The postman rummaged and produced a brown envelope. Postmark Paris, dated five days ago, the 15th district. Smiley slipped it into his pocket.

George Smiley is always represented, in both Tinker, Tailor, Soldier, Spy and Smiley's People, as mild-mannered, soft-spoken, nondescript, and maladroit. One might wonder how such a man, who can't even handle Scotch tape, could have become a master spy. But this little incident with the temporary postman illustrates how Smiley's apparent deficiencies are his strongest assets. The postman thinks nothing of handing a letter over to a complete stranger--so long as the stranger is someone who looks and talks like George Smiley. Who could ever suspect such a man of being an imposter, much less a secret agent? Smiley was able to spend the years of World War II in Nazi Germany without being exposed as a British spy just because of his humble manner and totally unmemorable appearance. Smiley knows the postman will be glad to be spared the climb to 6B, which must be on the sixth floor of this walk-up building. The letter he obtains is of great importance because it comes from Maria Ostrakova in Paris.

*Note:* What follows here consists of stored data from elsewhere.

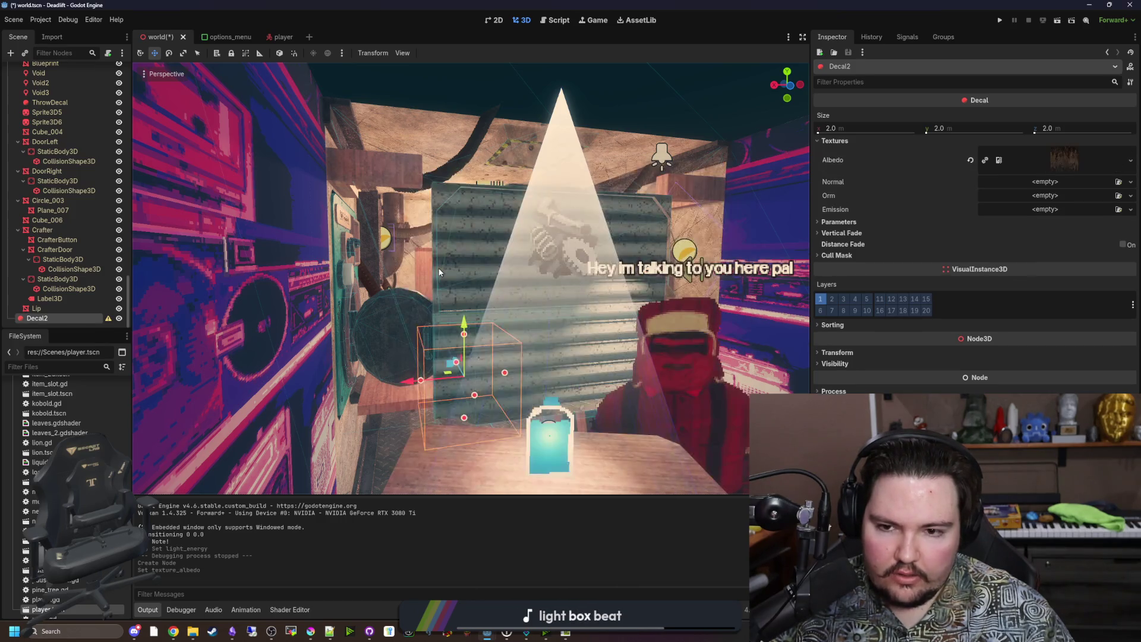
{"action": "left_click", "coordinate": [440, 272]}
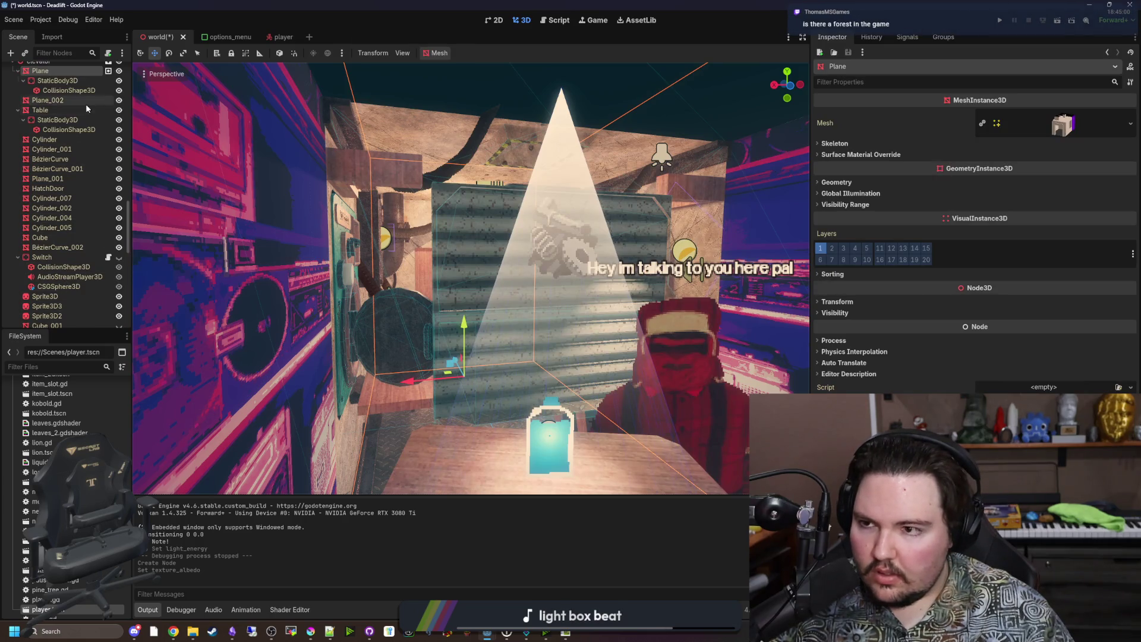
Select Decal2, frame it in the viewport, and move it across the floor beneath the workbench
{"action": "scroll", "coordinate": [59, 238], "scroll_direction": "down", "scroll_amount": 10}
{"action": "scroll", "coordinate": [52, 193], "scroll_direction": "up", "scroll_amount": 10}
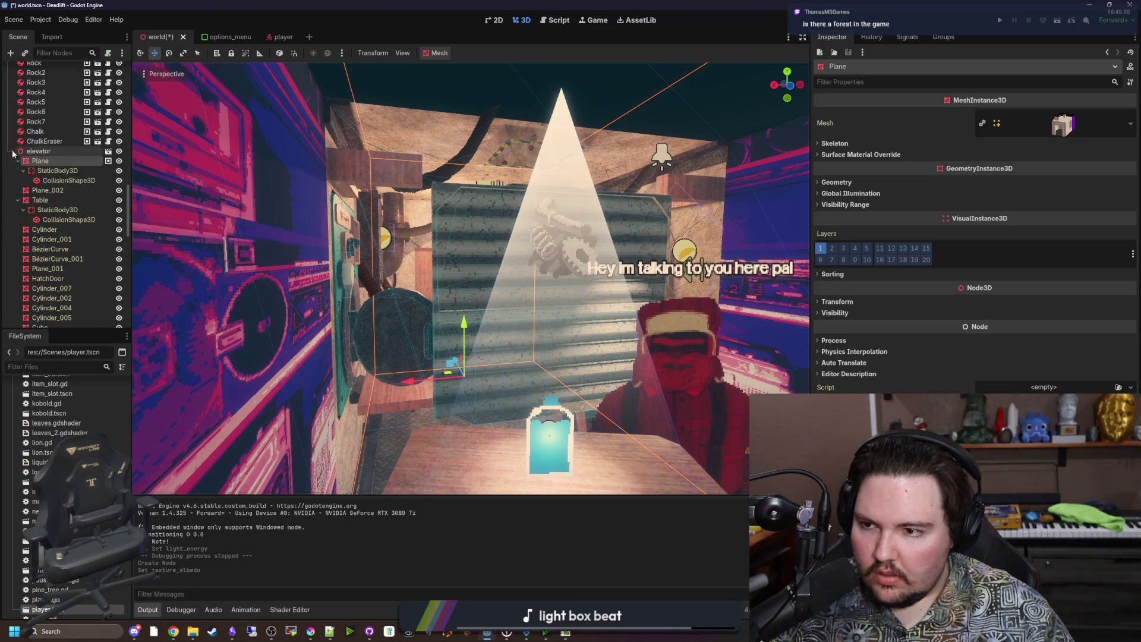
{"action": "left_click", "coordinate": [13, 151]}
{"action": "double_click", "coordinate": [51, 319]}
{"action": "mouse_move", "coordinate": [643, 315]}
{"action": "left_mouse_down"}
{"action": "mouse_move", "coordinate": [637, 300]}
{"action": "mouse_move", "coordinate": [531, 270]}
{"action": "mouse_move", "coordinate": [383, 253]}
{"action": "left_mouse_up"}
{"action": "key", "text": "f"}
{"action": "left_click_drag", "start_coordinate": [586, 289], "coordinate": [586, 289]}
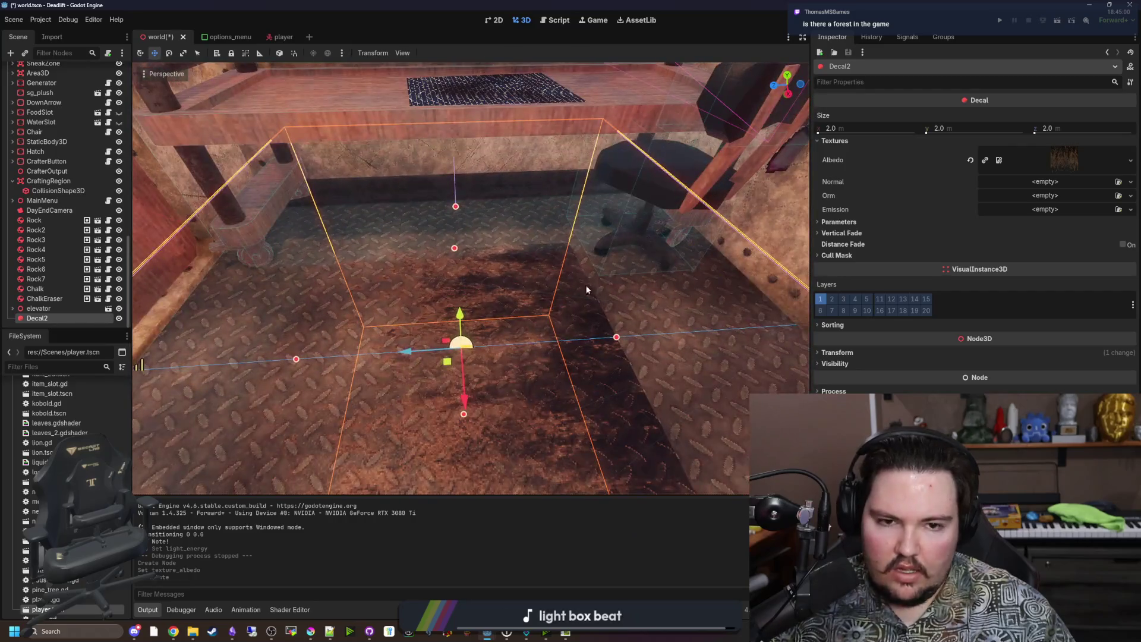
Drag the decal along Z to -3.36 toward the chair, cancelling an accidental rotation
{"action": "left_click", "coordinate": [837, 352]}
{"action": "left_click_drag", "start_coordinate": [636, 317], "coordinate": [636, 318]}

Throughout Smiley's People, George Smiley behaves in the same modest, ingenuous, low-key fashion. But his "tradecraft" is extremely effective. Behind his humble persona, Smiley conceals his intelligence, intuition, experience, and remarkable courage. He sees everything, although he seems to notice nothing. He interrogates a number of people (these are "Smiley's people") and always succeeds in getting the information he wants. He goes far beyond the limits of his assignment "to sweep up the bits." Rather than taking care of such routine matters as paying Vladimir's bills, vacating his little flat, and erasing him from public memory, Smiley finds himself, at this late stage in life, in a duel of wits with his long-time enemy Karla, the Soviet spymaster.